A Joneser's rants and riffs, ideas and trends, musings and innovations - all for your perusal and reuse. Steal it. Use it. Tell others.

Monday, December 17, 2007

The Second Amendment vs. the wordsmiths

In Sunday's NY Times there was an op-ed piece entitled, Clause and Effect (NYTimes, 12/16/2007), in which the writer was discussing the effect of punctuation on the way our Supreme Court interprets the Second Amendment about the right to own and bear arms. After reading it I was inspired to draft up a letter to the editor, offering a different approach to the problem. Unfortunately my letter quickly ran past the recommended 150-word limit for letters to the Times, so I decided to post it here instead.

Greetings -

Glad to see that the Supreme Court has decided to take a look at gun control and the second amendment again - this alone fills me with optimism. Being somewhat of a wordsmith and a sometime punctuation pedant myself, I understand well the allure of debate around the phrasing our forefathers used in laying down the second amendment. Unfortunately I believe much intellection has been spent uselessly on this debate since it is impossible for anyone to know what, in fact, was in the heads and hearts of the authors when these 27 words (and the attendant two - or was it three? - commas) were written.

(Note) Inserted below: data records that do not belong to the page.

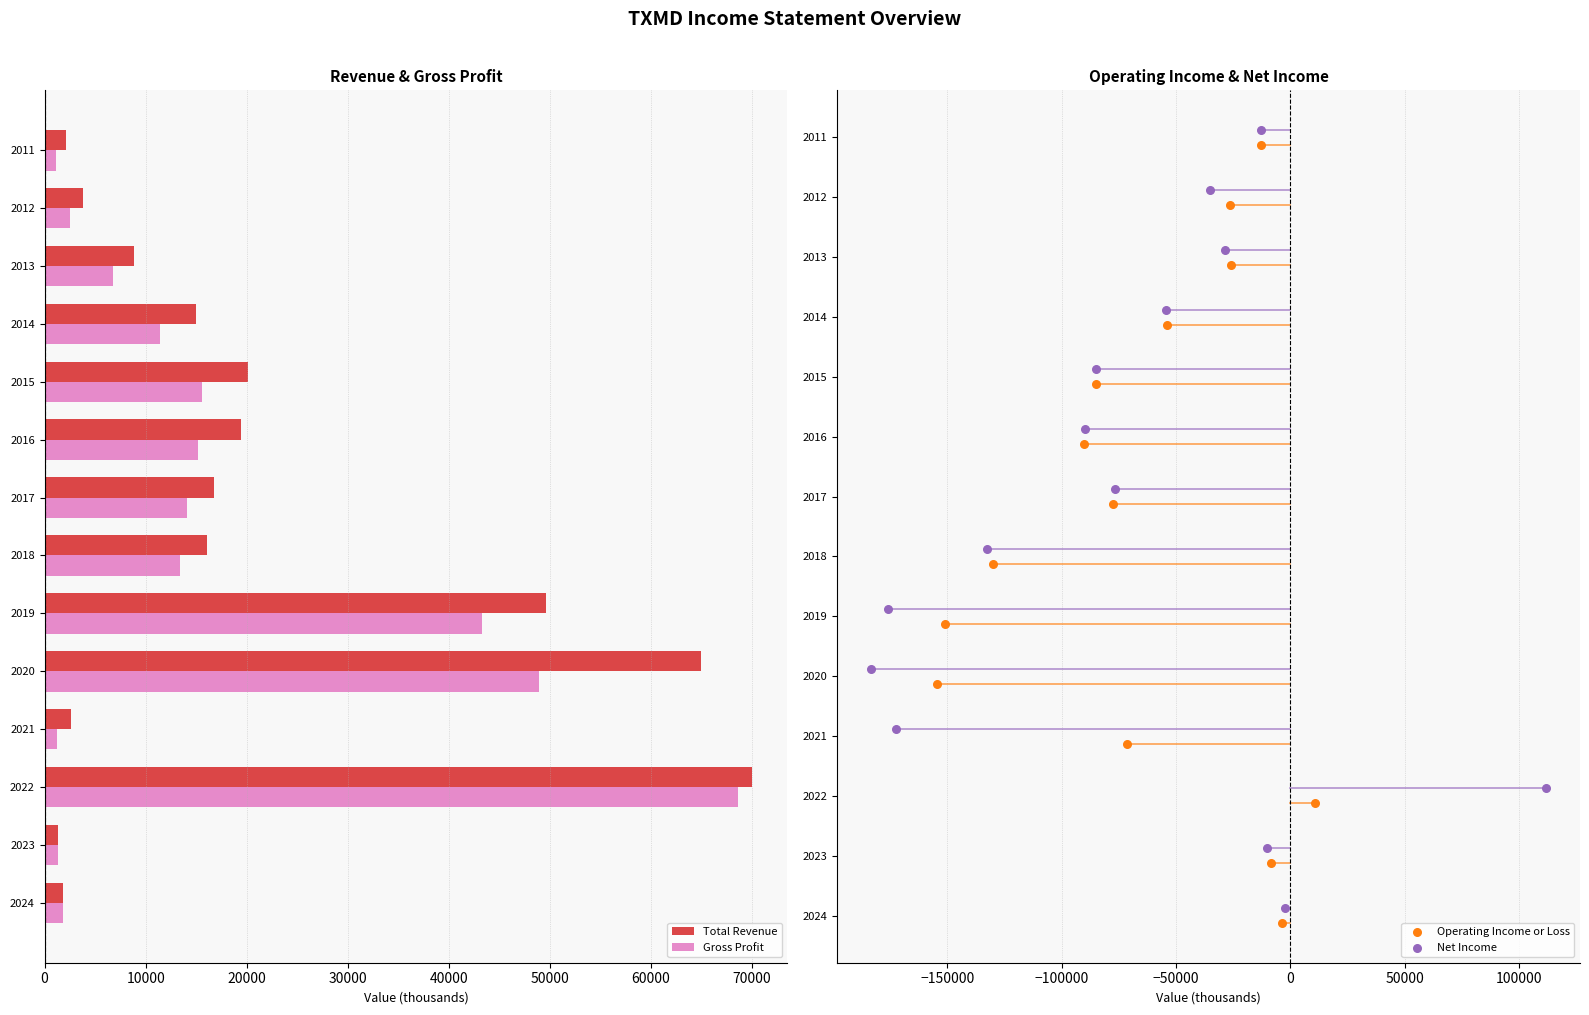

Which series has the largest total across all categories?

Total Revenue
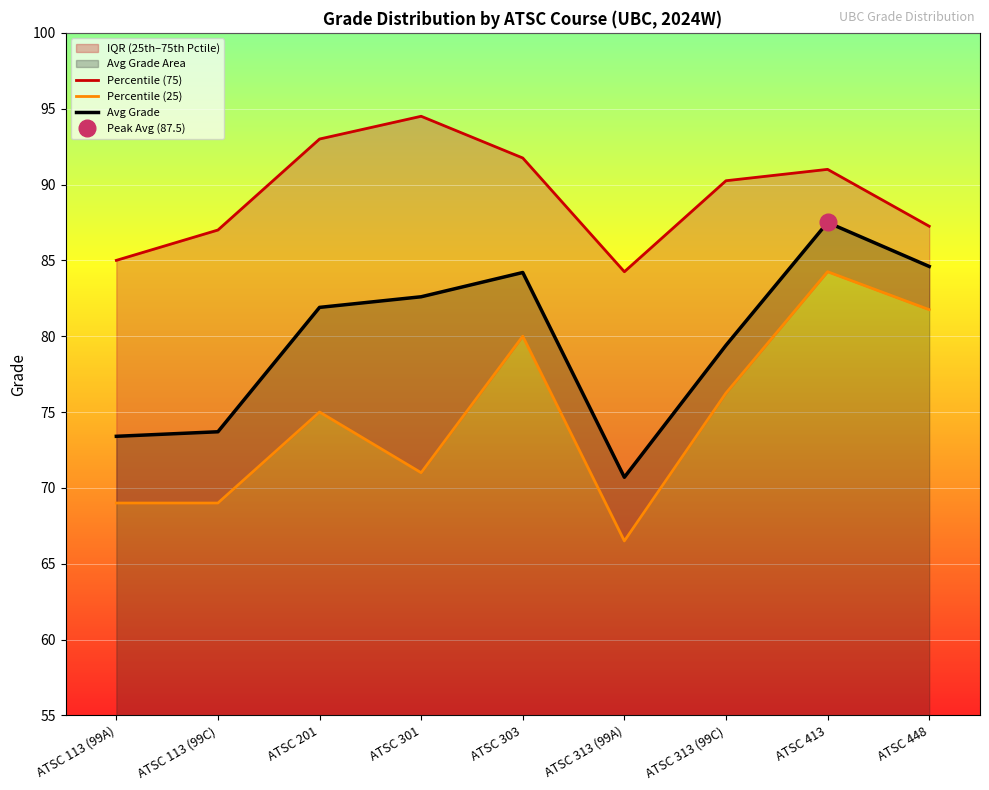

The value of Percentile (75) at ATSC 413 is 91.0. True or false?

True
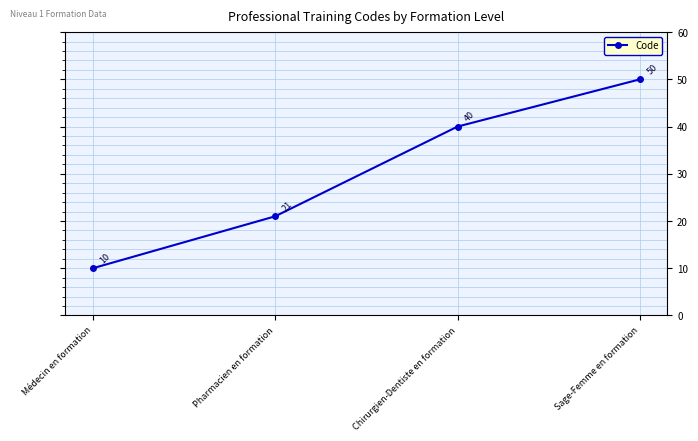

Count the values in the range 21 to 50.

3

For purposes of application to our current society, would it not make more sense to attempt to understand first what was going on in America in the 1790s? It seems to me that once we are armed with an agreed understanding of the prevailing winds of the day we could have much better insight into what the authors were trying to address with their work. It would also allow us to ascertain the degree to which such conditions were still present today, and in need of addressing.

Do we have an agreed understanding of what they meant by "militia," for instance? What was going on in the late 18th century that caused them to think about having one? And based on that, why did they think it was so important to preserve the right of "the people" to own and bear arms? And which "people" do we think they were referring to, anyway? The police? Farmers?

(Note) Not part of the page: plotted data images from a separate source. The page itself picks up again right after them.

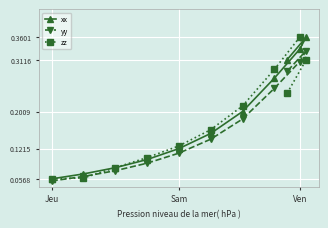

The yy series shows 0.2 at Sam. True or false?

False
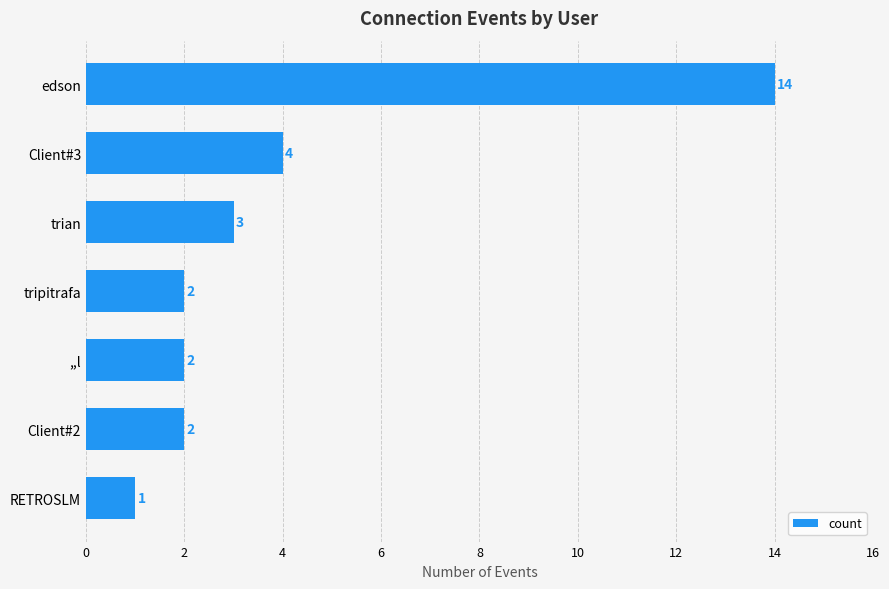

Reading top to bottom, transcribe all the data shown in this chart.

14	4	3	2	2	2	1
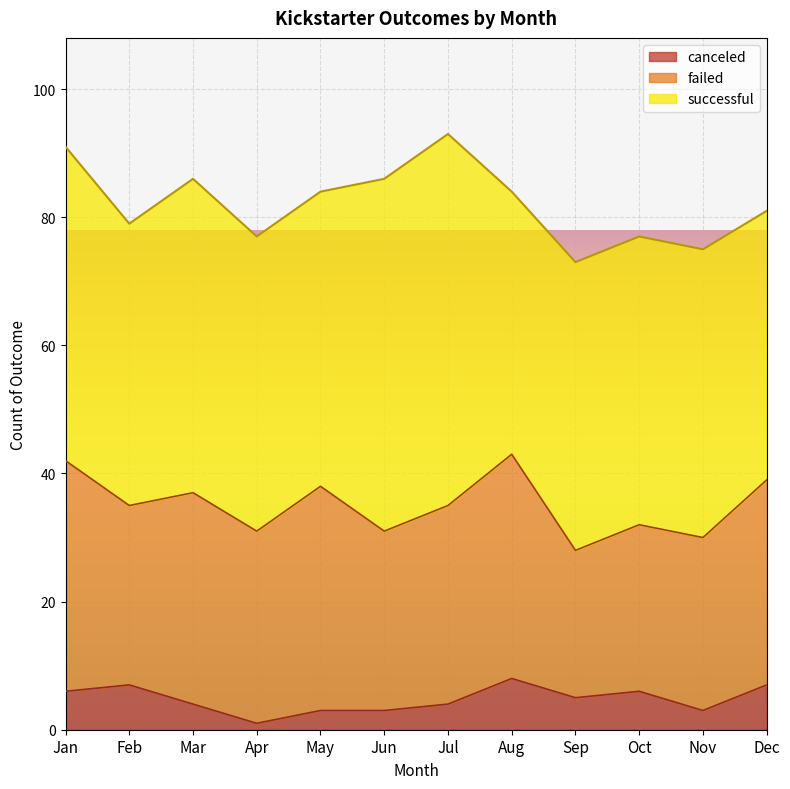

True or false: canceled has more than 2 points higher than both neighbors.

True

The Constitution has proved to be one of the most prescient documents ever drafted in the history of humankind. For the most part, its language has proved durable and resilient, in spite of technological and social progress and evolution far beyond the authors' ability to posit. One thing that has changed significantly since 1790 is our place on the world stage. We have evolved from being an upstart, defenseless nation of religious and political dissidents, to the world's lone "superpower." As a thought experiment, consider a fanciful case of society of mice that through some magical transformation grew up to become a society of lions. One could well imagine the society of mice declaring their right to own and bear arms, to protect themselves against their many oppressors both real and imagined. With the magical transformation into lions, however, would not their original fears be completely eliminated?

While this case is obviously fanciful, it does in fact represent what has occurred to our nation. And it is understandable that the people of the day would have had no way of predicting our nation's transformation into its current position at the top of the world. Who'd a thunk it?

Perhaps we should enlist the help of a playwright to draft a stage play about the relevant characters and their conversations on this subject. It would be a period piece, complete with powdered wigs and odd turns of phrase. Yes, I can see it - this is what we need to engage the people in a proper, informed dialogue about one of our nation's most divisive and least understood issues.